Cody admitted it was a little bit of a surprise when past World and Olympic medalists like Gilman, Snyder and Maroulis reached out to the NLWC coaching staff.

“But these are competitive individuals and they want to do everything they can to reach their goals,” Cody said. “They were looking around and felt there were some things that we offer here, and wanted to be part of it or at least have the opportunity to learn about it. It’s that simple. They want to win and were willing to take a risk.”

How did the NLWC coaches deal with wrestlers who had already learned how to be successful elsewhere?

“It’s a difficult process to figure out because they are successful,” Cody said. “They are from great programs and have had great coaches. In some cases, we wanted to make sure we didn’t mess them up.”

Cody Sanderson also credits the winning environment and tradition around State College for helping these Olympians; similar to what the Nittany Lion coaches preach to high school wrestlers they recruit.

“At the foundational level, our elite wrestlers are getting the same message as our incoming young athletes,” Cody said. “They hear the same training philosophy.

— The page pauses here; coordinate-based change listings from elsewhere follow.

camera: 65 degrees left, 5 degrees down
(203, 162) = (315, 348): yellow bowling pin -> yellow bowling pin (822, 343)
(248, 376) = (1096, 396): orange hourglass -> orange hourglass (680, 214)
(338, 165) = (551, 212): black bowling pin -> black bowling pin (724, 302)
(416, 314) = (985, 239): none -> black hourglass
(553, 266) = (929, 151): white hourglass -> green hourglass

The only difference is that we tell the younger guys to do what you are told. Work hard, be grateful and you will be successful.

“With the older athletes, there is a little bit more of a collaboration. ‘Let’s talk about what you’ve done and where you need to get to and how we get you there.’ We have some great guys with some great knowledge. They know how to train and have a pretty good idea of what they need. But there are always different perspectives out there.”

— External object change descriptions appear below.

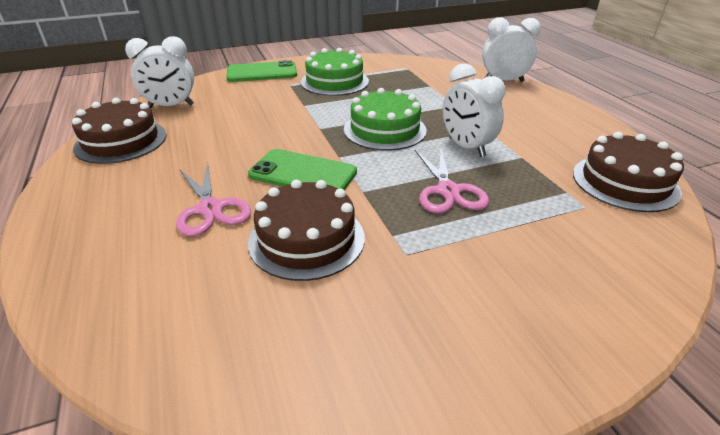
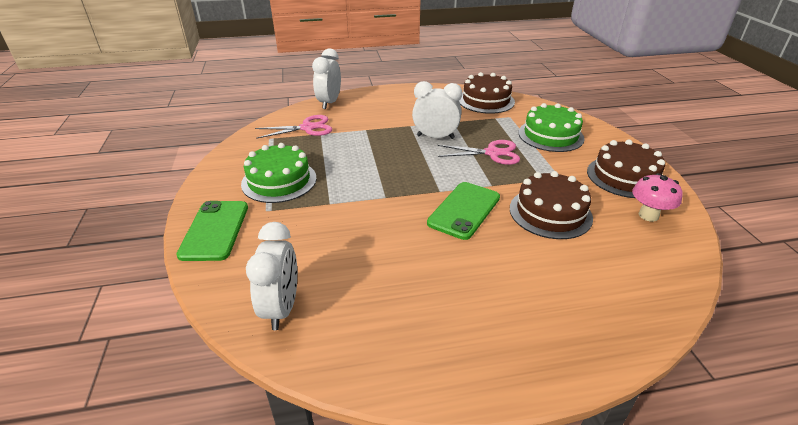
camera: 80 degrees left, 0 degrees up
(121, 141) = (371, 344): brown cake -> brown cake (625, 177)
(210, 209) = (515, 260): pink scissors -> pink scissors (307, 128)
(314, 355) = (648, 215): none -> pink mushroom
(384, 130) = (398, 165): green cake -> green cake (550, 135)
(466, 147) = (435, 137): white clock -> white clock turned 150 degrees counterclockwise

There is no doubt there is a lot of talent in the NLWC wrestling room; so much that it leads to head-to-head meetings between NLWC teammates … as was the case between Taylor and Nickal.

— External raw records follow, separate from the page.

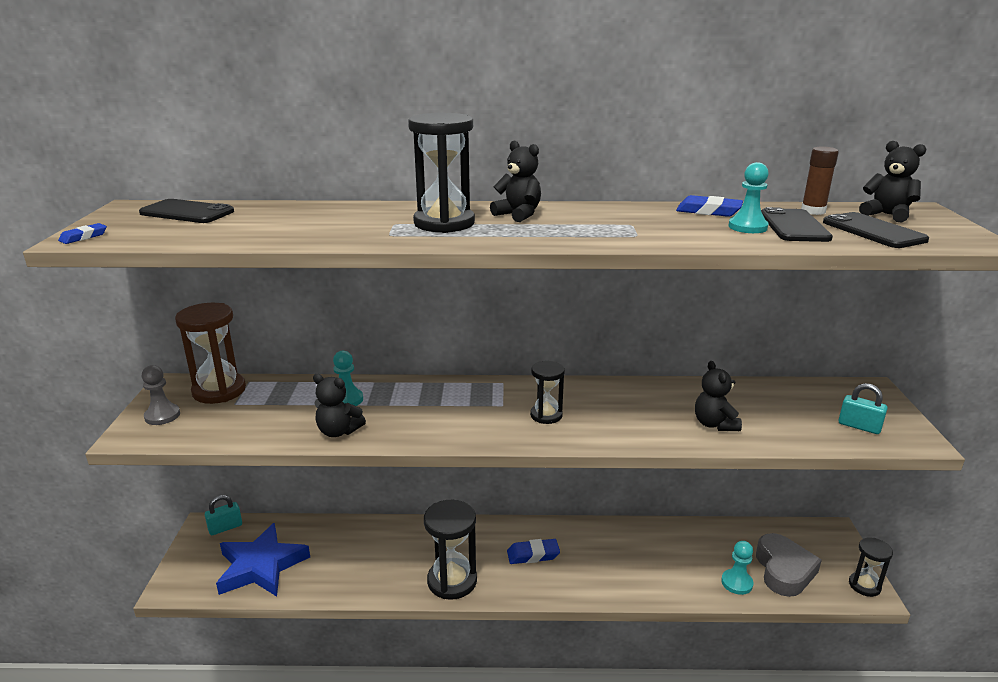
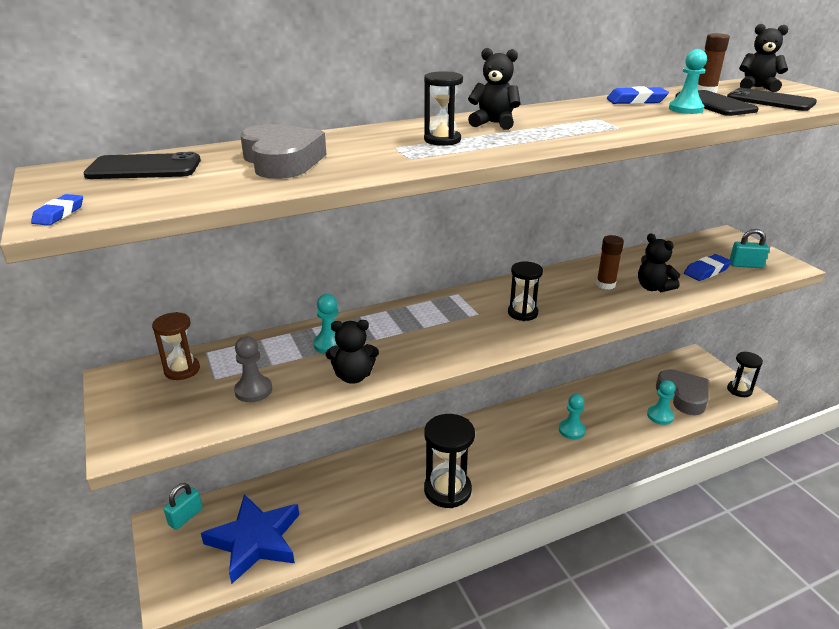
camera: 25 degrees left, 5 degrees up
(162, 416) = (142, 413): grey pawn -> grey pawn (253, 390)
(219, 391) = (182, 370): brown hourglass -> brown hourglass, size x0.59
(287, 222) = (282, 161): none -> grey heart
(444, 223) = (442, 140): black hourglass -> black hourglass, size x0.59
(533, 555) = (497, 445): blue eraser -> blue eraser (706, 271)
(621, 565) = (571, 430): none -> turquoise pawn
(663, 408) = (605, 284): none -> brown glue stick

“That’s one of the most challenging things we have to deal with,” Cody said. “It was something we thought about going into the Trials because we thought it was going to happen. It went well, but I think we could have done a better job. We communicated with the athletes and they knew what to expect.

“This is a challenging sport and there is only one spot (at a weight) on the Olympic Team. These guys are competitive. It’s a sensitive thing. I’m so happy for the guys who made the team but my heart aches for those who didn’t.”

“It was a weird emotion,” said Taylor after beating Nickal, who had defeated 2019 World Team member Pat Downey and former NCAA champion Zahid Valencia to earn a shot against Taylor in the finals.  “We are challenged every day and none of us would be where we are without each other.”